··· Material supplied ···

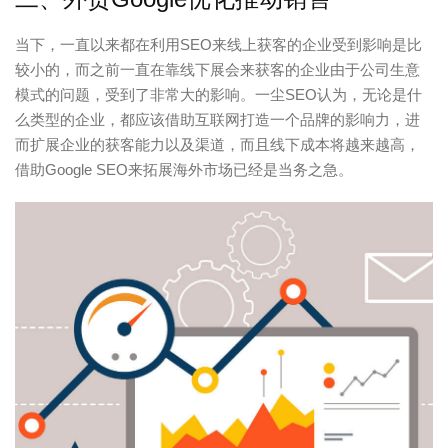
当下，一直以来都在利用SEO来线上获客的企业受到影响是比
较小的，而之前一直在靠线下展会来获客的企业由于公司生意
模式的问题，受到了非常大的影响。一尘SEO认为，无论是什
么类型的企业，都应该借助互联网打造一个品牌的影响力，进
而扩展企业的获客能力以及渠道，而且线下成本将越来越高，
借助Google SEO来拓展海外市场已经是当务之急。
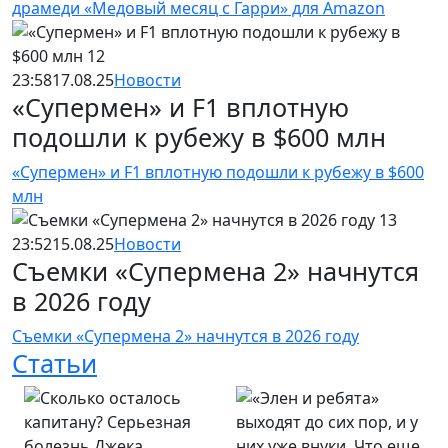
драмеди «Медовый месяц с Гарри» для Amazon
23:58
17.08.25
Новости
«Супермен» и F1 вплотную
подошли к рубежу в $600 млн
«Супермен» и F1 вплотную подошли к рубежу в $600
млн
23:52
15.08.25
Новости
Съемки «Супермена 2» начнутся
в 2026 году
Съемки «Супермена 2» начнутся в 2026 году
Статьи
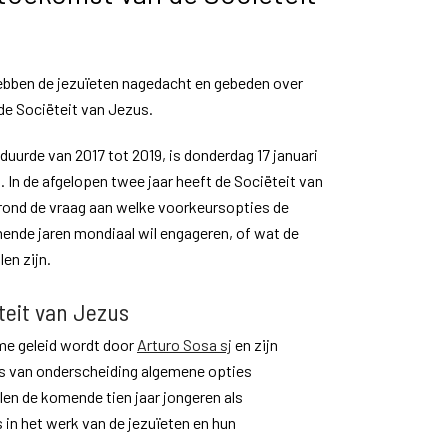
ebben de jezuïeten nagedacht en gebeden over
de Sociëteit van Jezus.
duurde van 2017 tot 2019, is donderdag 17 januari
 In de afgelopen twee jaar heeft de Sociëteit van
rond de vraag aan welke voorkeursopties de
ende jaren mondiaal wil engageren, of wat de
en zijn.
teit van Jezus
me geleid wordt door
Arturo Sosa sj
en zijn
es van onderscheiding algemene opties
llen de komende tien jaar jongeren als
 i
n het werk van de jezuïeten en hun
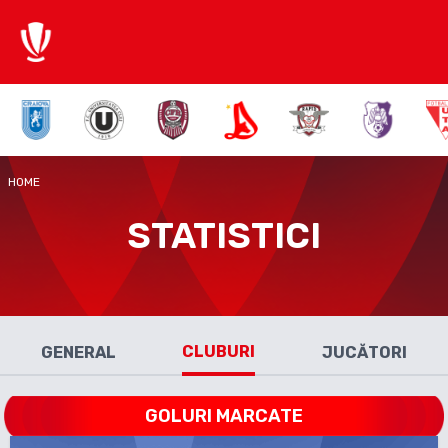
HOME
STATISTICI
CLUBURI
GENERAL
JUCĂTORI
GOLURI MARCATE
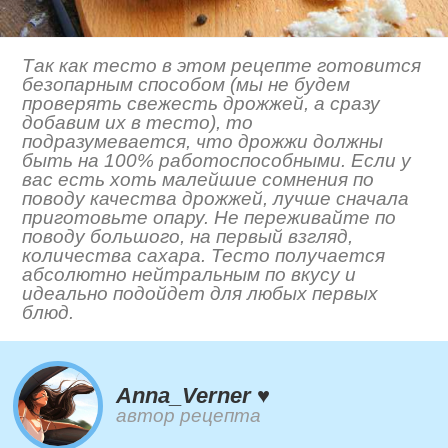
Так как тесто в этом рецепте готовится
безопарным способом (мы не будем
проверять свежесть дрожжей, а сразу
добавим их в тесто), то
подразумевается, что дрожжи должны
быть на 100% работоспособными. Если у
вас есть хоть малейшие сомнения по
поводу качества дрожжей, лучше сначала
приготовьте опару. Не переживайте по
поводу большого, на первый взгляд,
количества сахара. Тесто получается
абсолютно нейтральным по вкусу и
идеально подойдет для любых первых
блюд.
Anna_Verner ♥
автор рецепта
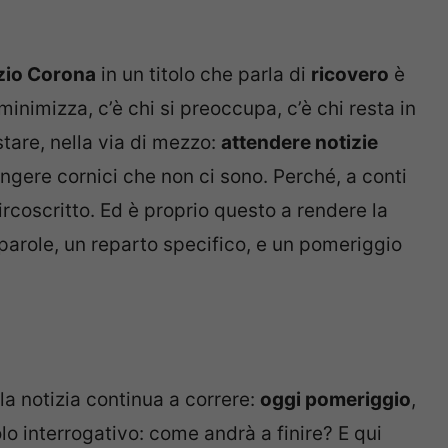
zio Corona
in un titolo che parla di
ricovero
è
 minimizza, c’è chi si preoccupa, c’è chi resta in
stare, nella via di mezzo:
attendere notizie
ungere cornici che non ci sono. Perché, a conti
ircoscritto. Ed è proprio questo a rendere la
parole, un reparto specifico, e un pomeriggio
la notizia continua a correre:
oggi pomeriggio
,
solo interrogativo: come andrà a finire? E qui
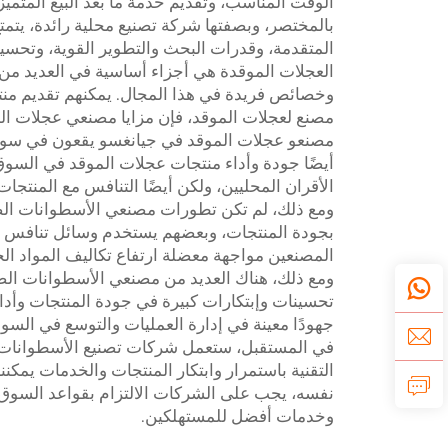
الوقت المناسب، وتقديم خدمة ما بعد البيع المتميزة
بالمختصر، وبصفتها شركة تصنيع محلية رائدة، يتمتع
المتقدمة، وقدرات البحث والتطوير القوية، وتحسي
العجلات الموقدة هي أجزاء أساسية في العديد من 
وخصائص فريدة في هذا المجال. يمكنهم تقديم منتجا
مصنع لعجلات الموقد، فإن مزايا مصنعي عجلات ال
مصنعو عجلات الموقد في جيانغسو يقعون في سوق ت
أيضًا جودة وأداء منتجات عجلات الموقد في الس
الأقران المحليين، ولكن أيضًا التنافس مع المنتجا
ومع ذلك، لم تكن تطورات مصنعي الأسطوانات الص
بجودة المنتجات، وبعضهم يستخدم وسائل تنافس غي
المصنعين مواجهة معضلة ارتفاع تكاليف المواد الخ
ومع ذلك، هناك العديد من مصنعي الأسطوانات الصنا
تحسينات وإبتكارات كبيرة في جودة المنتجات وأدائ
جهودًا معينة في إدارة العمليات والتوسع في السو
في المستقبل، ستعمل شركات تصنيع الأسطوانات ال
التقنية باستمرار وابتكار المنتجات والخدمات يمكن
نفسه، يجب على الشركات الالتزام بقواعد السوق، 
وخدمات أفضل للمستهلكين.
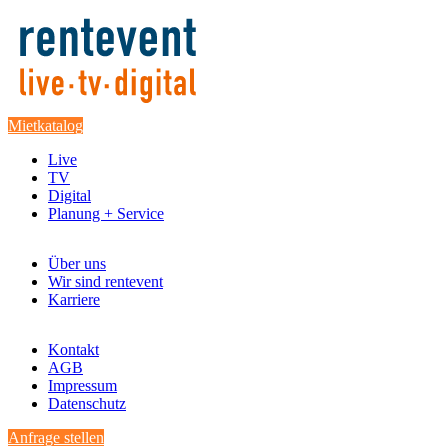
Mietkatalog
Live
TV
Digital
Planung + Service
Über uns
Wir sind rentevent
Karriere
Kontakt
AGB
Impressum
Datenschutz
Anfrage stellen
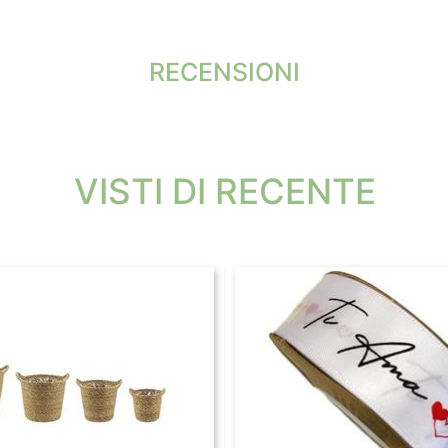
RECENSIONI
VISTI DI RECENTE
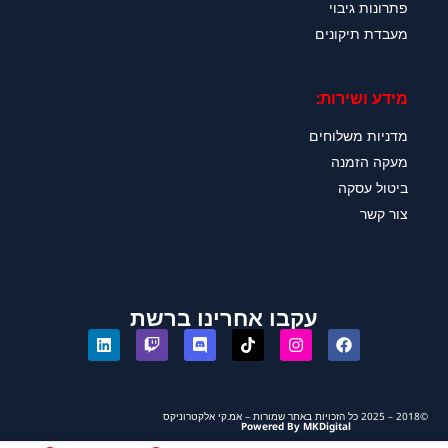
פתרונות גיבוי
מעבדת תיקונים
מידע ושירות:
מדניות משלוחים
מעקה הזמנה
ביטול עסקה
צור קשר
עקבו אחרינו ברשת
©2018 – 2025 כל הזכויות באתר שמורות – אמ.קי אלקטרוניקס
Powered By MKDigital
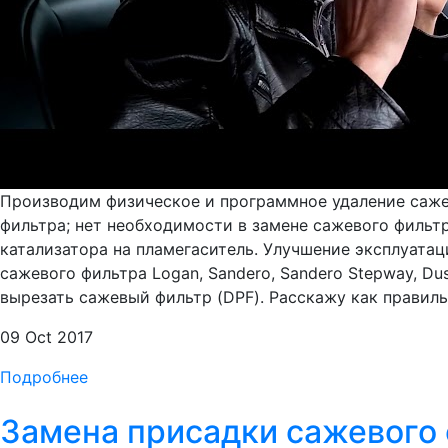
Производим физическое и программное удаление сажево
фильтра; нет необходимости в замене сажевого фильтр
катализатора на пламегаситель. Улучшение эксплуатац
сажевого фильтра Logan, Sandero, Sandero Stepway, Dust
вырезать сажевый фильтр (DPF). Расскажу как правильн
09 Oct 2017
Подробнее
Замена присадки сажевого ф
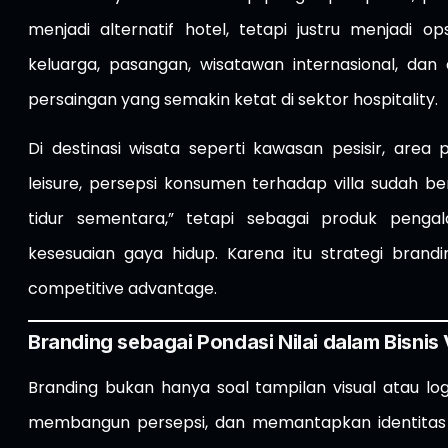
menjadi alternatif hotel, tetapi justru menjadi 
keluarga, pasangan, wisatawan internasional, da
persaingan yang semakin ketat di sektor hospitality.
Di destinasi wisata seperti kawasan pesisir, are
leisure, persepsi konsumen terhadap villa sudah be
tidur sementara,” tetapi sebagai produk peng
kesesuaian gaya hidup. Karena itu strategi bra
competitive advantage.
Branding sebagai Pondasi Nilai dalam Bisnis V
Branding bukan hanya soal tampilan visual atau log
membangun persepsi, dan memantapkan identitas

···

Task directions: If a line in the entries above has the word "Съемки", copy it.

Response below:
Съемки «Супермена 2» начнутся
Съемки «Супермена 2» начнутся в 2026 году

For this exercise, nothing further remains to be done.